# 9pt. Buck



## Arrowhead (Nov 19, 2010)

I shot this 9pt the other day. He would have been an 11, but broke 2 tines off. I been hunting a couple larger deer than this one, but today kicked off our gun season. I don't gun hunt and after this weekend things get real tough. I seen him searching for a doe 80yds away. I used the Primos "can call" and he ran right to me. He stopped directly under my stand and I could not get a shot. After a few minutes he started to leave and gave me a 20 foot shot.


----------



## WesternSaw (Nov 19, 2010)

*Ed*

Man that is one fine looking buck.Congratulations! It's been going on 7 years since I went out due to some problems I had.Maybe next year.Hmmmm,maybe I'll post up some more moose pictures and I'll feel like I went out again


----------



## tree md (Nov 21, 2010)

Awesome buck! Congrats!!! That's a fine bow buck... Hell that's a fine buck period!

I hear you about gun season. I only bowhunt now myself. The gun just don't do it for me anymore. I know what you mean about gun season, I start getting a long face if I haven't got my buck by the rifle opener (which was yesterday for us). The bowhunter's chances start to diminish when the rifles open up. 
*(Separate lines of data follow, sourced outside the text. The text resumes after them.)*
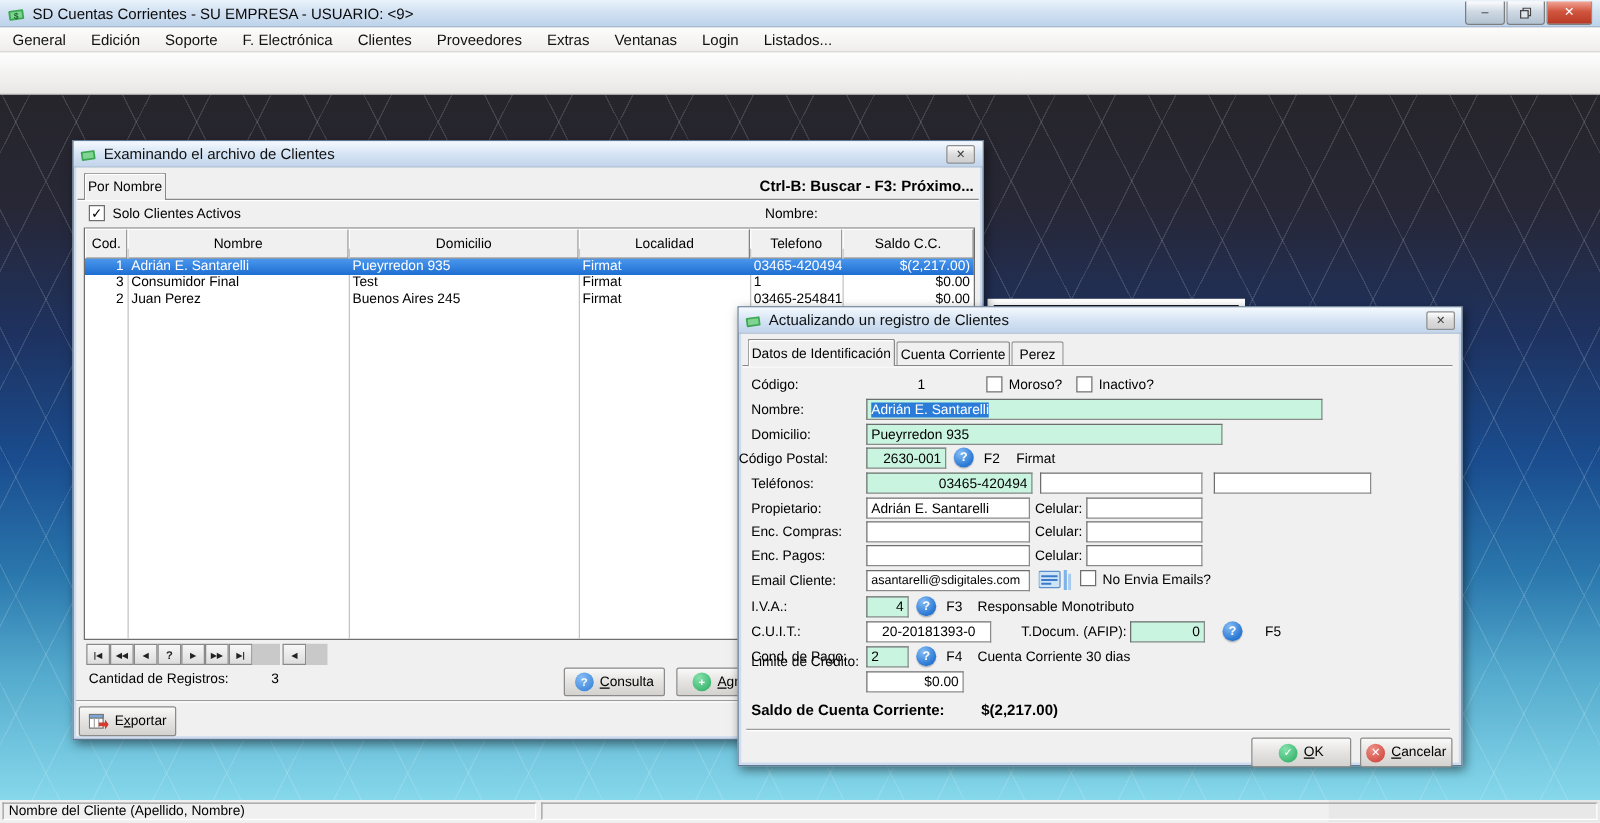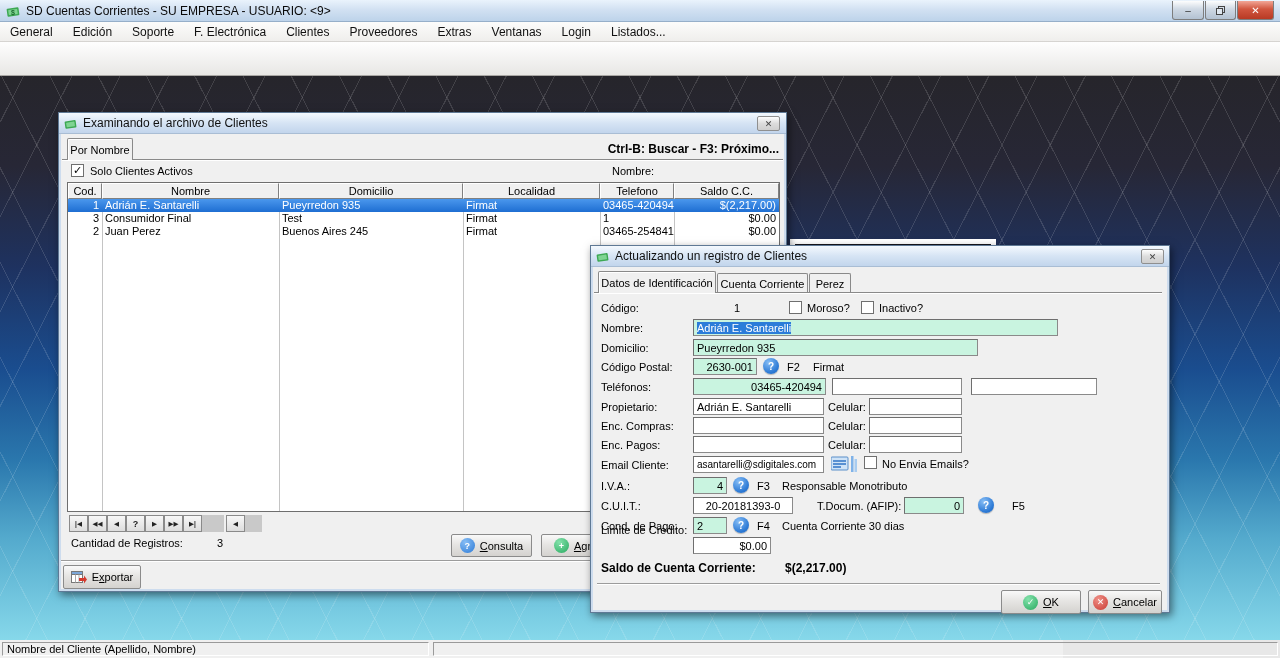--- a/index.html
+++ b/index.html
@@ -93,7 +93,7 @@
   
   #grid { position:absolute; left:8px; top:69px; width:713px; height:330px; background:#fff;
     border:1px solid #6e6e6e; }
-  .gh { display:flex; height:16px; }
+  .gh { display:flex; height:24px; }
   .gh div { background:#f0f0f0; border-top:1px solid #fff; border-left:1px solid #fff;
     border-right:1px solid #808080; border-bottom:1px solid #808080; font-size:11px;
     display:flex; align-items:center; justify-content:center; overflow:hidden; white-space:nowrap; }

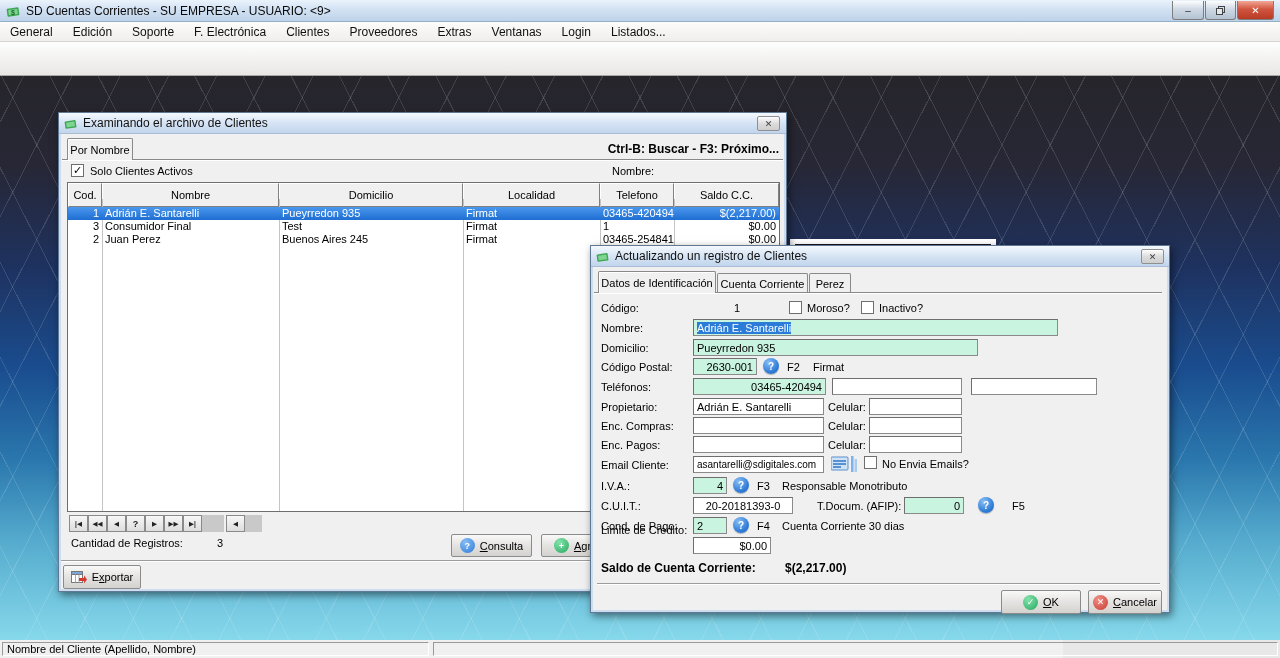--- a/index.html
+++ b/index.html
@@ -369,7 +369,7 @@
     <div class="lbl" style="left:10px; top:96px;">Domicilio:</div>
     <div class="inp mint" style="left:102px; top:93px; width:285px;">Pueyrredon 935</div>
 
-    <div class="lbl" style="left:10px; top:115px;">Código Postal:</div>
+    <div class="lbl" style="left:0; top:115px;">Código Postal:</div>
     <div class="inp mint r" style="left:102px; top:112px; width:64px;">2630-001</div>
     <div class="help" style="left:172px; top:112px;">?</div>
     <div class="lbl" style="left:196px; top:115px;">F2</div>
However, I was lucky enough to kill an 8 on the opening day of our rifle season yesterday with my bow. That takes a lot of pressure off. Plus, I like being the only one on my lease to check a deer (let alone a buck) and I got him with my bow...


----------



## deeker (Nov 22, 2010)

Nice buck!!


----------



## stihl sawing (Nov 22, 2010)

You are the Buck slayer, Nice bucks you have got. Wish they grew em like that here.


----------



## Buckshot00 (Nov 22, 2010)

Nice buck! He's huge.


----------